Et j’aime aussi beaucoup les navets, mais les bons navets, les films de kung-fu, les poursuites de voitures avec de la bagarre, les Die Hard, les films de science-fiction ratés. Ca c’est le chagrin, il n y a pas de films de science-fiction. Y en a pas dix, c’est fou...
Je voudrais travailler avec tous les gens cités plus haut, même ceux qui sont morts.
Et je veux faire une série de 7 saisons avec les mecs de The Wire.
Dans Vinyan, votre musique et la sonorité sont des éléments essentiels du film. Ils instaurent une atmosphère pesante voire étouffante. Comment vous est venue l’inspiration ?
Merci :-)
Fabrice a toujours eu une idée très précise du rôle de la musique dans son film. Pas de la musique elle-même, mais de ce qu’elle devrait apporter au film. Il était comme possédé par son film, et j’ai vécu les scènes de travail les plus violentes de ma jeune carrière, mais les plus enrichissantes aussi. Il m’a poussé dans mes derniers retranchements, et m’a demandé toujours plus loin, toujours plus fort, toujours plus dur.
En vérité, j’étais moi-même dans un sale état au moment de l’écriture de Vinyan, et le désordre étouffant qui en émane, ce doit être le mien. On ne sait plus très bien ce qui vient du film et ce qui vient de vous quand on travaille presque six mois dans un univers aussi oppressant que celui-là. Les choses s’inter-pénêtrent assez profondément, c’est inévitable. Ou alors on fait de la musique de commande, mais ce n’est pas mon métier.
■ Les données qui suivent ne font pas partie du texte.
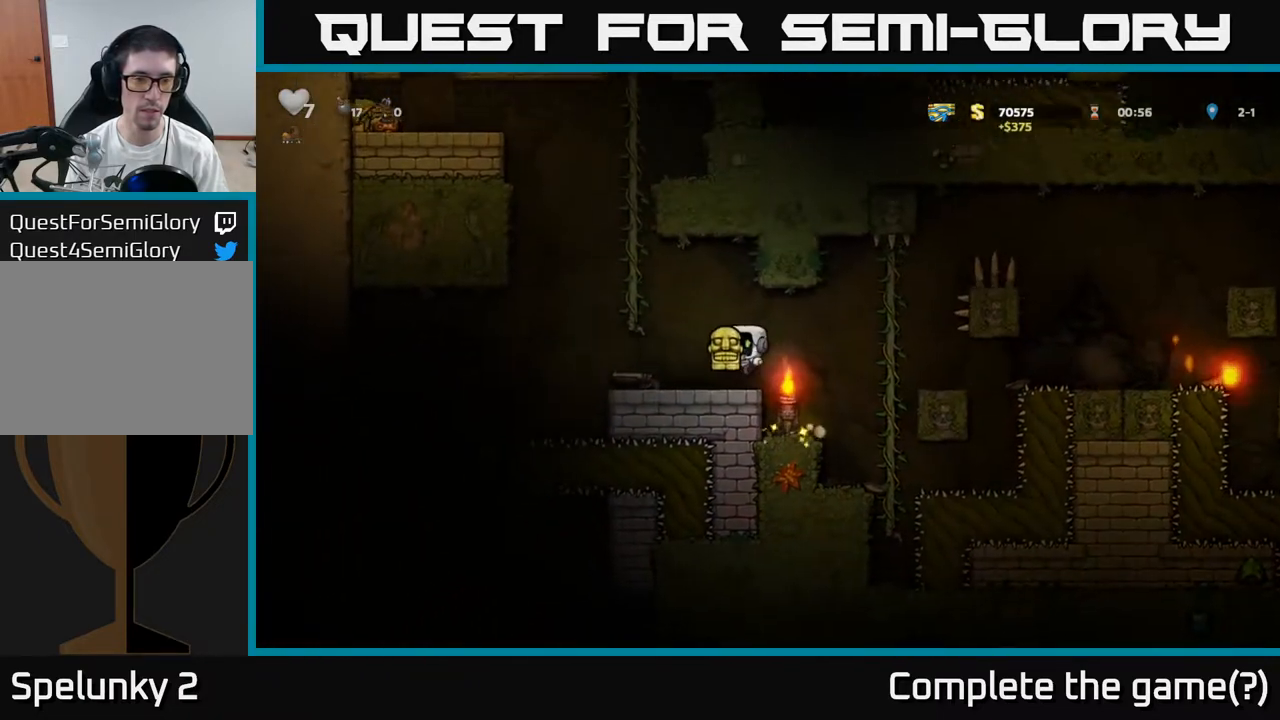
{"dt_ms": 500, "buttons": [], "left_stick": "center", "events": [[300, "left_stick", "left"], [350, "X", "down"], [400, "X", "up"], [417, "left_stick", "center"]]}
Tout comme Fabrice du Welz avec son cinéma, vous expérimenter votre musique inscrite dans la mouvance de l’electronica. On peut dire que c’était une expérience commune ?
Oui. Entièrement. Nous avons tout à fait conçu ce film comme une expérience, et je suis ravi que vous l’écriviez. Une expérience sensorielle et mentale, une expérience de cinéma. Tout en sachant qu’on laisserait des gens au bord de la route. Mais nous avions décidé d’aller jusqu’au bout, d’être absolument radicaux, à l’image du premier plan où on impose plus de deux minutes de quarante pistes de bruits et de résonances, sur fond noir, puis quelque chose un peu comme le crépis dans Eraserhead (ça n’engage que moi, cette référence, hein).
Je suis très fier de cette expérience, de cette alchimie avec la lumière, le souffle du film. On pourrait quasiment jouer toute la dernière demi-heure en concert, avec les sons du film, comme une oeuvre plastique à part entière.
Qu’est-ce que la musique à images ?
Une belle connerie.
Comment vivez-vous cette soudaine popularité ?
Bien :-) Mais je la vivrai mieux si les gens allaient acheter mes disques, et particulièrement celui qui devrait sortir chez Warp bientôt.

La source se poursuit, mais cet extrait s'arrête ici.